Sunday, August 11, 2013

Room for Whom More on Maroon Island?


A big tent
sits atop
Maroon Island.


It is not
only the
"econo-
mists" who
spell it with
just one "O".

Consider the legal scholar
to the right, or more
precisely, his position paper
on abolishing software patents.

He writes:
"[For] pharmaceutical and biotech companies, ... patents are clearly necessary to encourage innovation,... [The] exclusion [of "software patents"] from the patent system would [yes,] discourage some software innovations, but the saving from litigation costs over disputed patent rights would more than compensate the economy for that cost. Moreover, some software innovations would be encouraged because the inability to patent software will eliminate uncertainty over whether someone else with a similar patent will sue and do battle [with the copyists]in the courts."

Compensate "THE ECONOMY"?
What about the inventor?


Eliminate "UNCERTAINTY"?
What venture doesn't have uncertainty?


Eliminate LAWSUITS?
Maybe first we wipe out all the "judges" (and then the lawyers ala Shakespeare)?

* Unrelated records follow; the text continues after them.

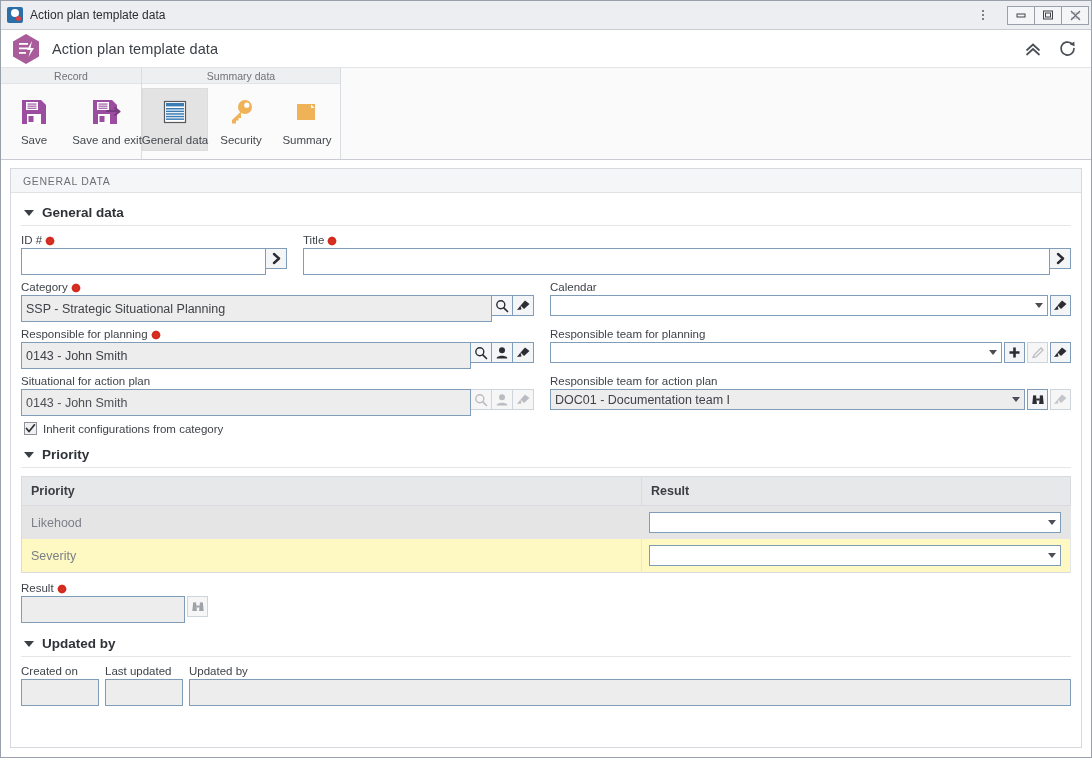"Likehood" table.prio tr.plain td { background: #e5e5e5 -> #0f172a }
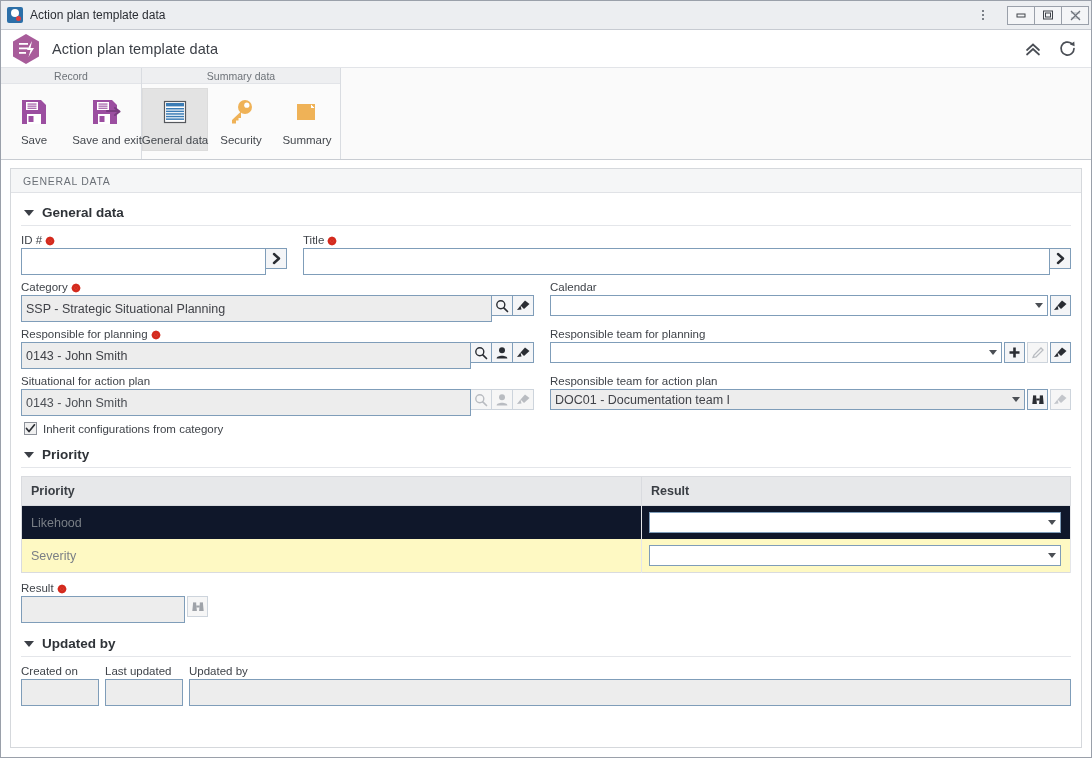"Severity" table.prio tr.alt td { background: #fef9c3 -> #000000 }
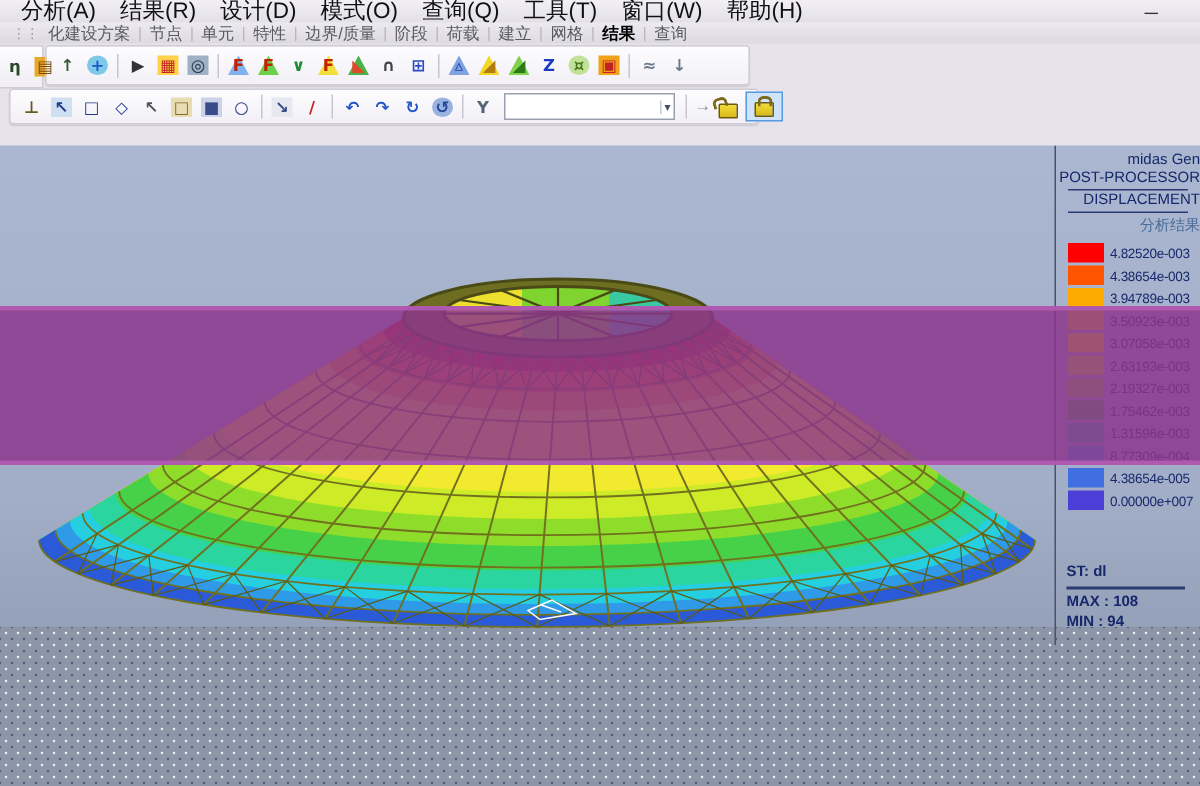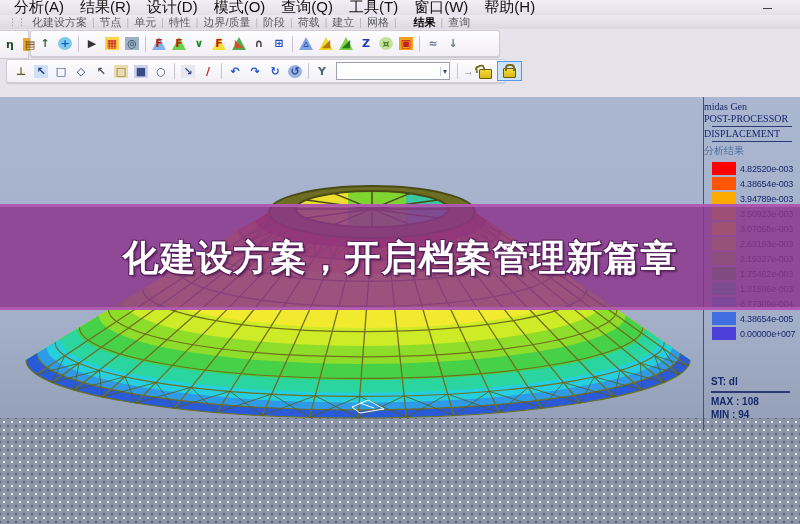"结果" .ts-item.active { margin-left: 12px -> none }
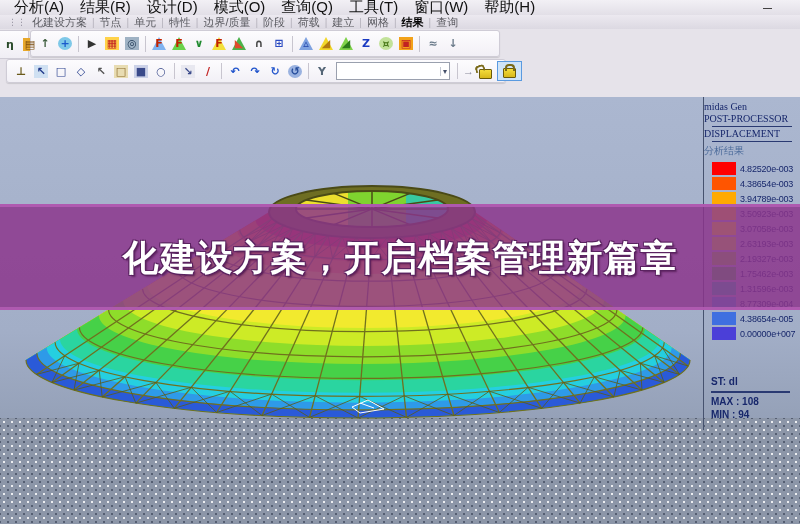"midas Gen" #legend .c { font-family: Liberation Serif, serif -> none; text-align: left -> right }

Posner's (mis)understanding of what the patent system is about? Click more (below).

In another article (here) about patents, Posner poses:
"The purpose of patent protection is to encourage innovation by giving the creative inventor temporary insulation from competition, to enable him to recover his upfront costs. ... Actually few markets have the characteristics of the pharmaceutical drug market. It seems to be the lone poster child for the patent system. There is a widespread belief among economists, scientists, and business people that the patent system is vastly overextended—patents granted too casually, patent terms too long, patent litigation too expensive and unreliable. "

BREAK EVEN?
Is he serious? What business man yearns for mere recovery of upfront costs?